Start SUPPLIED RECORDS

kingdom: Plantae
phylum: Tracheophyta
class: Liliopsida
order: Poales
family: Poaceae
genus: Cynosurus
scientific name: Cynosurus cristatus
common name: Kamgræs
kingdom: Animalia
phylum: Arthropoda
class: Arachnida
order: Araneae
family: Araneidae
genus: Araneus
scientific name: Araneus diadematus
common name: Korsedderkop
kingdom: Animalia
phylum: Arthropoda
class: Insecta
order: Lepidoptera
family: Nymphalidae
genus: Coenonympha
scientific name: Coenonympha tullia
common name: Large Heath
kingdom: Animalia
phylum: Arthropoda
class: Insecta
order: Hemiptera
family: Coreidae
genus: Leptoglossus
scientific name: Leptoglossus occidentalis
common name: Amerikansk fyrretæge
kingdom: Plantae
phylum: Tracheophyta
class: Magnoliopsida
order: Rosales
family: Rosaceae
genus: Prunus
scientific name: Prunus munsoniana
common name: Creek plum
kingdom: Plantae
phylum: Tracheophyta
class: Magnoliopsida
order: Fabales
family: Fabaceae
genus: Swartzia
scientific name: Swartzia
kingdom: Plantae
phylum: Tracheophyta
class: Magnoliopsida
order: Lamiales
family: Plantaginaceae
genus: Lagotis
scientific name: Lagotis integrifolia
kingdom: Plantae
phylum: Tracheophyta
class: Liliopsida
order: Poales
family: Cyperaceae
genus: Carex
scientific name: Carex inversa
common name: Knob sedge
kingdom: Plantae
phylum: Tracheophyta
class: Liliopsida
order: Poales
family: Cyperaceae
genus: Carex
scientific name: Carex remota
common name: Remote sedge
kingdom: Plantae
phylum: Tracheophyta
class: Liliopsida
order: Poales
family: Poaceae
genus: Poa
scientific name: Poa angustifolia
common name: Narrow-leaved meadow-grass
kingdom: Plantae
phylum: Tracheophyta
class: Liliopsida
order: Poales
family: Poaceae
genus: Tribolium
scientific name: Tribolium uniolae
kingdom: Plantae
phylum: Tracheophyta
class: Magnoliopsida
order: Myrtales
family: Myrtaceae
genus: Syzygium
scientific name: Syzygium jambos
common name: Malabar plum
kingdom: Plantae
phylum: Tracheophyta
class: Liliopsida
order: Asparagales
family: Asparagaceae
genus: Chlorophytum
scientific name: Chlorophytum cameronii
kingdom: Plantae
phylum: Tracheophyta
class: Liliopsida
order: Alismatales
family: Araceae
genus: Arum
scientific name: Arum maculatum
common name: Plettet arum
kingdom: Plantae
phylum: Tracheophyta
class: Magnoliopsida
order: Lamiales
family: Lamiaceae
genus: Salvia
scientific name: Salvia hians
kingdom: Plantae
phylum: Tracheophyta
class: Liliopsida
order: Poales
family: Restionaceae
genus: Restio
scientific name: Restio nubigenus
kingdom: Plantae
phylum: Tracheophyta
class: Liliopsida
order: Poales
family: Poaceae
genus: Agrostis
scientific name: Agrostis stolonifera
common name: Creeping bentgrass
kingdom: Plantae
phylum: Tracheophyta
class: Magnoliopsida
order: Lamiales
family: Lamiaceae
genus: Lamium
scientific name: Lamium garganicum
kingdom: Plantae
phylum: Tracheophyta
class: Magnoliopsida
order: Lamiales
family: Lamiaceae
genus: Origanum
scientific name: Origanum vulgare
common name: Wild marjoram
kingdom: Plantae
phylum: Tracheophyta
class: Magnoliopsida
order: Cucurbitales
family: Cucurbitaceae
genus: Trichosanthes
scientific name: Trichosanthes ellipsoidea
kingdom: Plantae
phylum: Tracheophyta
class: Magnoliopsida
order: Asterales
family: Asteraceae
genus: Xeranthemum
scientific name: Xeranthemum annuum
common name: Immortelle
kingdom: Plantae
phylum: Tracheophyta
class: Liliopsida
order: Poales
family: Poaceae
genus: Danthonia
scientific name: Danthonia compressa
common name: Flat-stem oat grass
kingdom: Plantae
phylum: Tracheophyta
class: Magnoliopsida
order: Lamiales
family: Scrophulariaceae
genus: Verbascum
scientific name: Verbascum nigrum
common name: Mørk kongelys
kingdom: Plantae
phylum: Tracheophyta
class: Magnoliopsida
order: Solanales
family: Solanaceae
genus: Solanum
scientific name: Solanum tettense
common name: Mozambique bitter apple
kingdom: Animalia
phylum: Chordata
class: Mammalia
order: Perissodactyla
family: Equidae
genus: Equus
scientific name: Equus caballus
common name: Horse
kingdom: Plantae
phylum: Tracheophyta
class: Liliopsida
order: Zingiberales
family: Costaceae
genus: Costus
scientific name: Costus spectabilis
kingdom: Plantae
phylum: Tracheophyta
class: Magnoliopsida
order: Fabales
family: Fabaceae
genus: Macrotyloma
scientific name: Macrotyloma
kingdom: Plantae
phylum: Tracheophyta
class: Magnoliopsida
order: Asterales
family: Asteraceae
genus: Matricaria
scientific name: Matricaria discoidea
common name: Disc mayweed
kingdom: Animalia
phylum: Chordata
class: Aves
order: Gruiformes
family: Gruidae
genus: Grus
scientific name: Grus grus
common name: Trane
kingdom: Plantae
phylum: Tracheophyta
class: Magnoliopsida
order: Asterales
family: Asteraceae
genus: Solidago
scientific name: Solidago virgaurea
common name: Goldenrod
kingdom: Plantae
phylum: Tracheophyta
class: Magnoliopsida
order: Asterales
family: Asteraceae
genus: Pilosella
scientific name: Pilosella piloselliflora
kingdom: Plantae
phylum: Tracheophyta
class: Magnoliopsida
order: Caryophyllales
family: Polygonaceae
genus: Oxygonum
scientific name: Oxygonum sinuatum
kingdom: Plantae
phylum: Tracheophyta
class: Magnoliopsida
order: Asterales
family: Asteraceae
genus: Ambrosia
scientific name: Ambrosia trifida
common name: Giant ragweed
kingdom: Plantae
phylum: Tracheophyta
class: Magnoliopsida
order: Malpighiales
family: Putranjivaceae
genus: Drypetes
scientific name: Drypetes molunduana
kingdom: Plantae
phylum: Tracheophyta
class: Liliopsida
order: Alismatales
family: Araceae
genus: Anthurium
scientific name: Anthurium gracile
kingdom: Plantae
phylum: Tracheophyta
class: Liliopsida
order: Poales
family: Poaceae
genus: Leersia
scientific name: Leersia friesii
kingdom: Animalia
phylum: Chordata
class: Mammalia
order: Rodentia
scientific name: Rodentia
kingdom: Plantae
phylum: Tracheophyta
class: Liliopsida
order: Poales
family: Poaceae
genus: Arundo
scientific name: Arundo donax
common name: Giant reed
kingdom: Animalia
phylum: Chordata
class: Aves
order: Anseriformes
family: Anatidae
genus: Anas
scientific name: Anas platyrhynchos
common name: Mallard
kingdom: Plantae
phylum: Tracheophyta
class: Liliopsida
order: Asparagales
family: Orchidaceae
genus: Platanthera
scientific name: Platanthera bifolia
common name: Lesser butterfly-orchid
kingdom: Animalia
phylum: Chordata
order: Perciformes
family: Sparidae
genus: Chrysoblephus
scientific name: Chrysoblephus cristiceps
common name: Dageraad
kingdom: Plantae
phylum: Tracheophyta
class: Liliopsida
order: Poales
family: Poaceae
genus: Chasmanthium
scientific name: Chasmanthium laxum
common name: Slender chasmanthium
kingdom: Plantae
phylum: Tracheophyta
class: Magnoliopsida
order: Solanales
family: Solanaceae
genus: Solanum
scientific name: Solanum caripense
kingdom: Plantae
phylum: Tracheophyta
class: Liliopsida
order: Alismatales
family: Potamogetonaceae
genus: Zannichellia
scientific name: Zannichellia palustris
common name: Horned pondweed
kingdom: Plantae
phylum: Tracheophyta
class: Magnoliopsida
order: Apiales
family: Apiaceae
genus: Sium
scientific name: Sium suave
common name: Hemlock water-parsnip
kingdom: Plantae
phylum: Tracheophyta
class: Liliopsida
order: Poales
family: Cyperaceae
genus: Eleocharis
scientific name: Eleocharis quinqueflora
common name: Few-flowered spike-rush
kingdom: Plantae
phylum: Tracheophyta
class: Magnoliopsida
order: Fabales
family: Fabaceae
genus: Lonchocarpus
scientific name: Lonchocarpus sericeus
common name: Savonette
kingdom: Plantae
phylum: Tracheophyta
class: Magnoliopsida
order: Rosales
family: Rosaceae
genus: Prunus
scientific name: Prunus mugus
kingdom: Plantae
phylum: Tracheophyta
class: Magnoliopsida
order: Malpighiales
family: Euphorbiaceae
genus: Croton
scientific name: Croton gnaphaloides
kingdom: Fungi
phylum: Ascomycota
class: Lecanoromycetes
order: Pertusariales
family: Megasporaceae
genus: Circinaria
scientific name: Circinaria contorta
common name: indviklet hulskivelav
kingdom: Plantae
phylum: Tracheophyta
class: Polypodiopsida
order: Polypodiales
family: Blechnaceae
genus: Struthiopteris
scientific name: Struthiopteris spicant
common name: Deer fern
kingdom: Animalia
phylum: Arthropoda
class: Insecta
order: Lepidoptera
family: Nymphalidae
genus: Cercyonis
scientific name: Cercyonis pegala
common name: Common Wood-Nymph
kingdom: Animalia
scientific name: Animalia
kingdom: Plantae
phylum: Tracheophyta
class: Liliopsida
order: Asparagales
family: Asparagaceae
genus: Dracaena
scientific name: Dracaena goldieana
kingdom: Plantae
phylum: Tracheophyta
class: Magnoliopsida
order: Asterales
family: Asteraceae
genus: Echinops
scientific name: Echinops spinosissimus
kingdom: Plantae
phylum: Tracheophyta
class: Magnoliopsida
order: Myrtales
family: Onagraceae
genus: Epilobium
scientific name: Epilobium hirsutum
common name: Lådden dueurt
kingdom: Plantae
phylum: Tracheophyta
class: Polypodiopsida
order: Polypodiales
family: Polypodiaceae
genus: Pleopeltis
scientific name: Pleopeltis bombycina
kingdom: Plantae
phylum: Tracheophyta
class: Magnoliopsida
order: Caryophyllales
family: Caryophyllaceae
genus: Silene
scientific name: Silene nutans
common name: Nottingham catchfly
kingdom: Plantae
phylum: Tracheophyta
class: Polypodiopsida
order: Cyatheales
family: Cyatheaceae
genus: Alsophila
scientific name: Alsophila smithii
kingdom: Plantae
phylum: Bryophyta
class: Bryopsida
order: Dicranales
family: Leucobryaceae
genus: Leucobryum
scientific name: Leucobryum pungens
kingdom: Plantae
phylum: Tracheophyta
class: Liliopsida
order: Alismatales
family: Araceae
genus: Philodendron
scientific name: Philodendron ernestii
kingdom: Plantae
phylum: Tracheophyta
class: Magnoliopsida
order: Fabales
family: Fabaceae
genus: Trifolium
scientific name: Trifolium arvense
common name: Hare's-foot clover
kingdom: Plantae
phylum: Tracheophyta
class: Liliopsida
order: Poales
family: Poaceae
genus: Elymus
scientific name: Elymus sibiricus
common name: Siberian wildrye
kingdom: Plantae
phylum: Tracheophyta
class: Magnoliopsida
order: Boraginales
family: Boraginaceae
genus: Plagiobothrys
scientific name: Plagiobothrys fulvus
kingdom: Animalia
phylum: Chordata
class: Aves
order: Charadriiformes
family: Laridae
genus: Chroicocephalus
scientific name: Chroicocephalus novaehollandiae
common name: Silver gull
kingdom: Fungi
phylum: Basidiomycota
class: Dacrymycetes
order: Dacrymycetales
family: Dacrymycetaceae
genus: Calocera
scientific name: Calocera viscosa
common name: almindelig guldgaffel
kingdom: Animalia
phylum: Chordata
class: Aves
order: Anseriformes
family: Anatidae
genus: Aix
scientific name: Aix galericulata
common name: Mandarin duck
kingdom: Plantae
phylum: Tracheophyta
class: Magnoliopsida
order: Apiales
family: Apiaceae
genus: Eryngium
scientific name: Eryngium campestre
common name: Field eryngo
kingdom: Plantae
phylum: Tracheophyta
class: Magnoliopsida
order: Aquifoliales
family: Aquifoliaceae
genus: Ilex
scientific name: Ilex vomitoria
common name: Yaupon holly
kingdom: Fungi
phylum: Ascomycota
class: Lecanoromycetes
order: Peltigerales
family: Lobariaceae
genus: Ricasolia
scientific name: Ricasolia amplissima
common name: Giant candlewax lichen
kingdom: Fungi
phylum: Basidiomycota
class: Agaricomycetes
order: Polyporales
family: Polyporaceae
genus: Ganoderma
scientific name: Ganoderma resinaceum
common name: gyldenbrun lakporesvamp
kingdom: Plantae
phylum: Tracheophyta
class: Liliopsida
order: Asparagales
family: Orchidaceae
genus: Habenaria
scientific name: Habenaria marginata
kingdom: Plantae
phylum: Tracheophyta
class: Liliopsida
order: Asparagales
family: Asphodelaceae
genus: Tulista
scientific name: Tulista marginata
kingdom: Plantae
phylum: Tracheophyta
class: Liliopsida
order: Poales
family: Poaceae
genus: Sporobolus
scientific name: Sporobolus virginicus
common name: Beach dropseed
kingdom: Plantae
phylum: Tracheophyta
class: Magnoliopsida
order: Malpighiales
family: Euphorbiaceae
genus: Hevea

End SUPPLIED RECORDS

▸ **EXERCISE**
Reproduce word for word everything from the start of the rows down to and including the line that contains "scientific name: Carex remota".

▸ **EXPECTED ANSWER**
kingdom: Plantae
phylum: Tracheophyta
class: Liliopsida
order: Poales
family: Poaceae
genus: Cynosurus
scientific name: Cynosurus cristatus
common name: Kamgræs
kingdom: Animalia
phylum: Arthropoda
class: Arachnida
order: Araneae
family: Araneidae
genus: Araneus
scientific name: Araneus diadematus
common name: Korsedderkop
kingdom: Animalia
phylum: Arthropoda
class: Insecta
order: Lepidoptera
family: Nymphalidae
genus: Coenonympha
scientific name: Coenonympha tullia
common name: Large Heath
kingdom: Animalia
phylum: Arthropoda
class: Insecta
order: Hemiptera
family: Coreidae
genus: Leptoglossus
scientific name: Leptoglossus occidentalis
common name: Amerikansk fyrretæge
kingdom: Plantae
phylum: Tracheophyta
class: Magnoliopsida
order: Rosales
family: Rosaceae
genus: Prunus
scientific name: Prunus munsoniana
common name: Creek plum
kingdom: Plantae
phylum: Tracheophyta
class: Magnoliopsida
order: Fabales
family: Fabaceae
genus: Swartzia
scientific name: Swartzia
kingdom: Plantae
phylum: Tracheophyta
class: Magnoliopsida
order: Lamiales
family: Plantaginaceae
genus: Lagotis
scientific name: Lagotis integrifolia
kingdom: Plantae
phylum: Tracheophyta
class: Liliopsida
order: Poales
family: Cyperaceae
genus: Carex
scientific name: Carex inversa
common name: Knob sedge
kingdom: Plantae
phylum: Tracheophyta
class: Liliopsida
order: Poales
family: Cyperaceae
genus: Carex
scientific name: Carex remota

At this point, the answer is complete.